PROBLEMS TO WORK ON
**A.** Please set down, word for word, the part of the Toews passage starting with "Coach Luke Richardson" and going on through "after this season.".
**B.** Sum up the Toews passage in two sentences.
**C.** Answer these from the Toews passage:
(i) How much is Toews' contract worth annually?
(ii) How many titles did Kane win with Toews?
(iii) What is the date of the trade deadline?

PASSAGE FOR REVIEW
Coach Luke Richardson said the Hawks “feel for (Toews) and just supporting him right now.”

He was back (with the team) this week, first steps of getting back and working out and skating, and unfortunately wasn’t getting the results that he wanted,” Richardson said. “Collaboratively we just felt like stepping back and for him trying to figure out and get some answers is the best thing for his health.”

With Toews’ absence indefinite, it not only likely erases whatever trade value he may have had, but also places his Hawks future in doubt. His contract, worth $10.5 million annually, expires after this season.

Patrick Kane, who won three titles with Toews, also is playing out the end of his contract and recently confirmed he is open to a trade to a contender.

Davidson declined to say whether he would be open to re-signing either Kane or Toews, suggesting it’s premature to look beyond the March 3 trade deadline to assess either player’s future.

“I don’t think it changes anything for us,” Davidson said. “We’ll get to the deadline and see how that plays out, and then we’ll make decisions for next year after that.”

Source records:
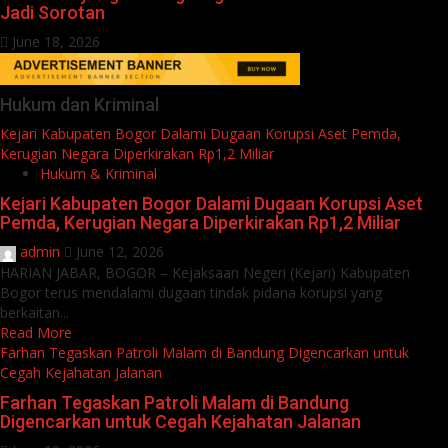
Jadi Sorotan
June 18, 2026
Hukum dan Kriminal
Kejari Kabupaten Bogor Dalami Dugaan Korupsi Aset Pemda,
Kerugian Negara Diperkirakan Rp1,2 Miliar
Hukum & Kriminal
Kejari Kabupaten Bogor Dalami Dugaan Korupsi Aset
Pemda, Kerugian Negara Diperkirakan Rp1,2 Miliar
admin
June 12, 2026
HARIAN JABAR, BOGOR – Kejaksaan Negeri (Kejari) Kabupaten
Bogor terus mendalami dugaan tindak pidana korupsi yang
berkaitan...
Read More
Farhan Tegaskan Patroli Malam di Bandung Digencarkan untuk
Cegah Kejahatan Jalanan
Farhan Tegaskan Patroli Malam di Bandung
Digencarkan untuk Cegah Kejahatan Jalanan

ACTIVITY ANSWERS
**A.**
Coach Luke Richardson said the Hawks “feel for (Toews) and just supporting him right now.”

He was back (with the team) this week, first steps of getting back and working out and skating, and unfortunately wasn’t getting the results that he wanted,” Richardson said. “Collaboratively we just felt like stepping back and for him trying to figure out and get some answers is the best thing for his health.”

With Toews’ absence indefinite, it not only likely erases whatever trade value he may have had, but also places his Hawks future in doubt. His contract, worth $10.5 million annually, expires after this season.

**B.** Richardson said Toews had come back to the team but was not getting the results he wanted, so stepping back to seek answers was judged best for his health, and his absence is now indefinite. His $10.5 million annual contract expires after this season, putting his Hawks future in doubt, and Davidson declined to say whether he would re-sign Toews or Kane before the March 3 trade deadline.

**C.**
(i) $10.5 million
(ii) Three
(iii) March 3